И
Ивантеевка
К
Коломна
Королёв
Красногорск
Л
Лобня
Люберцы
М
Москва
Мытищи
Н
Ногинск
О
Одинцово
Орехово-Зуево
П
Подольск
▬▬▬
PROMPT ▸ For each record above, give it again without a single change.

SOLUTION TO THE PROBLEM ▸
И
Ивантеевка
К
Коломна
Королёв
Красногорск
Л
Лобня
Люберцы
М
Москва
Мытищи
Н
Ногинск
О
Одинцово
Орехово-Зуево
П
Подольск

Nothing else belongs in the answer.